Focus on the Journey
For my husband and me, gaming is a treat that we don’t get to enjoy as often as we would like. We’ve always been video gamers but we didn’t get seriously (read: starting to fill our bookshelves with games) into tabletop gaming until after our daughter was born. She was just a tiny newborn when we found Wil Wheaton’s Tabletop show omg YouTube and realized there was so much more to tabletop gaming than Monopoly or even Settlers of Catan.
For us, each game we play is an exciting shared experience. Each game is like a journey that we go on together, complete with ups and downs, moments of despair and moments of joy. Shifting my focus from the outcome to the journey really helps me avoid getting hyper-focused on the result. Just as in life, the joy is in the journey. For me, the fun of a game is in the playing, not in the winning or losing.
We are all Different and Don’t Underestimate Luck
The truth is, in 2020, there are games for every brain. We live in an amazing time of gaming diversity, there is some flavor of game for everyone these days if you are willing to look around and try a few things to find what you enjoy. We all have strengths and weaknesses that often come through in gaming. Remembering this helps me to not take the result too personally.

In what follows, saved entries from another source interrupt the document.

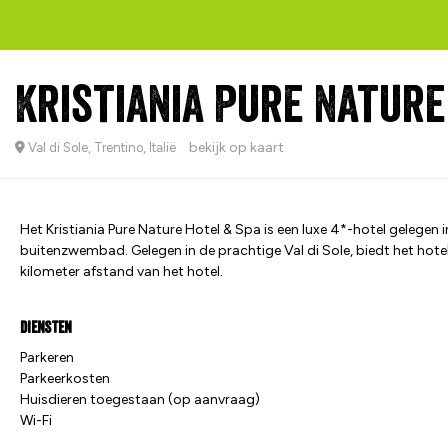
Kristiania Pure Natur
bekijk op kaart
Val di Sole, Trentino, Italië
Het Kristiania Pure Nature Hotel & Spa is een luxe 4*-hotel gelegen i
buitenzwembad. Gelegen in de prachtige Val di Sole, biedt het ho
kilometer afstand van het hotel.
Diensten
Parkeren
Parkeerkosten
Huisdieren toegestaan (op aanvraag)
Wi-Fi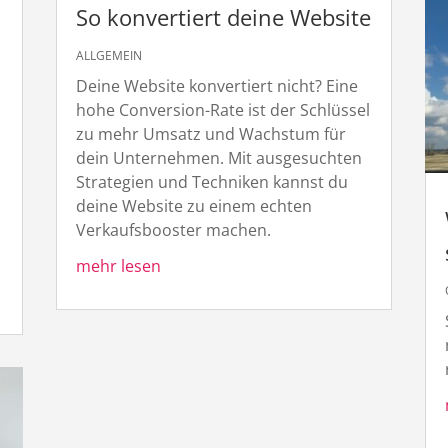
So konvertiert deine Website
ALLGEMEIN
Deine Website konvertiert nicht? Eine
hohe Conversion-Rate ist der Schlüssel
zu mehr Umsatz und Wachstum für
dein Unternehmen. Mit ausgesuchten
Strategien und Techniken kannst du
deine Website zu einem echten
Verkaufsbooster machen.
mehr lesen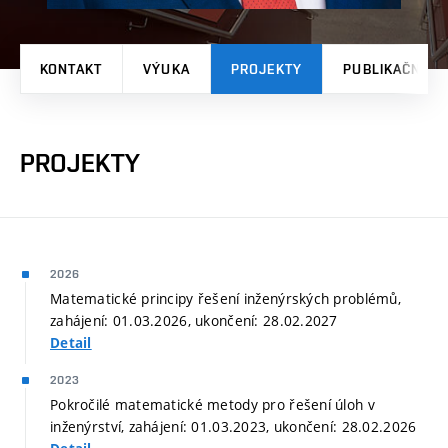
KONTAKT
VÝUKA
PROJEKTY
PUBLIKAČNÍ V
PROJEKTY
2026
Matematické principy řešení inženýrských problémů,
zahájení: 01.03.2026, ukončení: 28.02.2027
Detail
2023
Pokročilé matematické metody pro řešení úloh v
inženýrství, zahájení: 01.03.2023, ukončení: 28.02.2026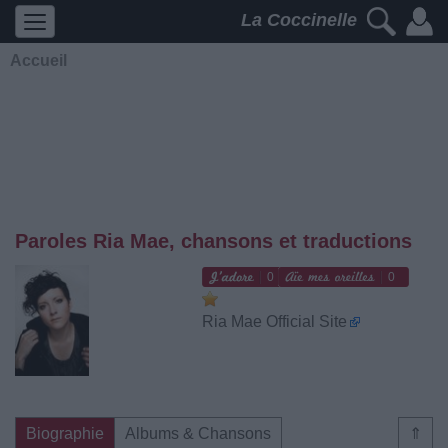
La Coccinelle
Accueil
Paroles Ria Mae, chansons et traductions
0
0
Ria Mae Official Site
Biographie
Albums & Chansons
⇑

Losing or winning a game doesn’t have to reflect some deep truth about my life and identity. Losing a game doesn’t mean that I’m stupid and winning doesn’t mean that I’m great. Plus, most games have some element of luck and that can be the weight that tips the scale in favor of the winning player. Luck is unpredictable, it adds an element of uncertainty to a game which helps increase our enjoyment. Honor and respect the role that luck plays.
Remember the Big Picture
The “why” is just as important in gaming. Why do I play games? Why do I jump on any game night invite I get? For me, games are a fun way to connect with friends and family. When I take a game too seriously and find myself feeling angry when I lose or embarrassed when I win, the joy of the experience gets lost. I get caught up in scores and outcomes and forget why I love to play in the first place. It can be tough to do in the heat of the moment but if I can remember why I love to game, it helps me see the big picture and I‘m able to soften those strong feelings.
Gaming is a huge part of my life and self-care, it’s really important for me to focus on having fun and finding joy in the moment. I’ve decided not to let myself fall into my old habit of being a sore loser.